Over the past century, East Malling Research Station has developed top fruits such as apples, cherries, pears and plums which now populate the world. The National Fruit Collection has been located at Brogdale near Faversham and the National Pinetum, the most extensive collection of conifers in the world, is located at Bedgebury and managed by the Forestry Commission.
Kent is home to remarkable old trees, standing in the parklands of numerous historic estates and within ancient woodlands such as The Blean, Orlestone Forest and The Weald; woodlands such as these are the last remaining fragments of the original Wildwood or Andresweald that once covered the whole of Southern England.
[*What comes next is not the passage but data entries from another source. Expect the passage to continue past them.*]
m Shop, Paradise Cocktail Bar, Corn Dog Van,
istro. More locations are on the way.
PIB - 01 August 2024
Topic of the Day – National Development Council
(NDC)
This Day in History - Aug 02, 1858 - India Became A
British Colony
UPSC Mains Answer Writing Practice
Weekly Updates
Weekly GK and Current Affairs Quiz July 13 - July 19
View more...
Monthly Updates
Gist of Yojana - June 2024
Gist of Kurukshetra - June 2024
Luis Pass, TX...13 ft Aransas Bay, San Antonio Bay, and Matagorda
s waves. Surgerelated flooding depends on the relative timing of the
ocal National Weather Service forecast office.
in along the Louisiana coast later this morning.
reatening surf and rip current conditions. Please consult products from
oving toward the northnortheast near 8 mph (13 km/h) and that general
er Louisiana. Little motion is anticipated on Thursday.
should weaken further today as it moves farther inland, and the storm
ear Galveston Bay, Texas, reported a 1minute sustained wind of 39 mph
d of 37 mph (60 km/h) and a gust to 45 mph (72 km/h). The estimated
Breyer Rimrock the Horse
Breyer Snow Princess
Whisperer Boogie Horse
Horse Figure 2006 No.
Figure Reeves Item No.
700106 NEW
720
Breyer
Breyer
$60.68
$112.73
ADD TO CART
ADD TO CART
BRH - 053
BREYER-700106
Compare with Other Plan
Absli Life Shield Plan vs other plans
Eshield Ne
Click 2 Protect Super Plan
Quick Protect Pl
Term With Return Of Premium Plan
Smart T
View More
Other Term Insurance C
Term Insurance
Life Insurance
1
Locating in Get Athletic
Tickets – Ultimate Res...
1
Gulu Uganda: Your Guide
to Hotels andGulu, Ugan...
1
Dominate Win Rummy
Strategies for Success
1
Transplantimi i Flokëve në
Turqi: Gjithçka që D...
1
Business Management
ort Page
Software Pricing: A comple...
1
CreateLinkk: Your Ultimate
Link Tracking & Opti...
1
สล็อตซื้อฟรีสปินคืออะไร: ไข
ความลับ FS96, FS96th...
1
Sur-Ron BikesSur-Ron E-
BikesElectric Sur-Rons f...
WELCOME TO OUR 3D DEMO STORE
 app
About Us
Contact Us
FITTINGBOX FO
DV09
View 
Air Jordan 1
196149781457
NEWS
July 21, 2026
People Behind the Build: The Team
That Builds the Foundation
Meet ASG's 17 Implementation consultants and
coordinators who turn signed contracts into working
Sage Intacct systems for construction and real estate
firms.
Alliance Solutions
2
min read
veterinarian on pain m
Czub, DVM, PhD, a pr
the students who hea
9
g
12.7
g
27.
Today, our ancient woodlands remain in areas not easily cleared for agriculture. Beech hangers cling to the scarp slopes of the North Downs and thick woods remain on the Wealden Clay, where soils are too heavy for the plough. Hornbeam, hazel and chestnut coppice woodlands have endured for centuries, thanks to their usefulness; essential for hop poles, fence posts, wattle, wood fuel and charcoal for salt, gunpowder and iron workings.
A Forestry Commission survey conducted in 1947, found 40% of the South East’s woodlands to be managed under a coppice system – a form of management particularly beneficial for a wide range of wildlife, able to take advantage of the periodic exposure of the forest floor to sunlight. Coppice systems are now confined to around 5% of our woodlands. As markets and craftsmen for coppice products have declined, so too has the wildlife associated with such systems.
Historically, wood has been as essential to industry as oil, concrete and metal are today. Our woodland resources enabled the building of ships for trade and exploration fuelled the industrial revolution by powering tin and coal mines. Trees have housed us, kept us warm, fed our families and livestock, tanned our leathers, provided foods and medicines for millennia.
Trees and woodlands continue to be an essential part of our lives today. They provide timber products and fuel; on a small scale, to run household stoves or woodchip boilers (such as the one used at Singleton Environment Centre, home to the Kent Heritage Trees Project), to large scale wood fuel power stations. Trees shade our streets and provide aesthetically pleasing landscapes, they provide food, oxygen, stabilize soil and provide habitat for wildlife. Contact with trees in the built and natural environment enriches people’s lives, connects them to their landscape, history and to each other.